Record excerpts:
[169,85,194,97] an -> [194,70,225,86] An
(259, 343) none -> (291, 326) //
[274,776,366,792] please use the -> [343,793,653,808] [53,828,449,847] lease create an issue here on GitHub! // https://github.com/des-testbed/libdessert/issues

---

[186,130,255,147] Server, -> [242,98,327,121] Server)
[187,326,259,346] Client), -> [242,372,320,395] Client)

Action item:
Would you print, exactly as written, every line above from the one holding "(259, 343) none -> (291, 326) //" through the one holding "[274,776,366,792] please use", with both included and no other lines?

Result of this exercise:
(259, 343) none -> (291, 326) //
[274,776,366,792] please use the -> [343,793,653,808] [53,828,449,847] lease create an issue here on GitHub! // https://github.com/des-testbed/libdessert/issues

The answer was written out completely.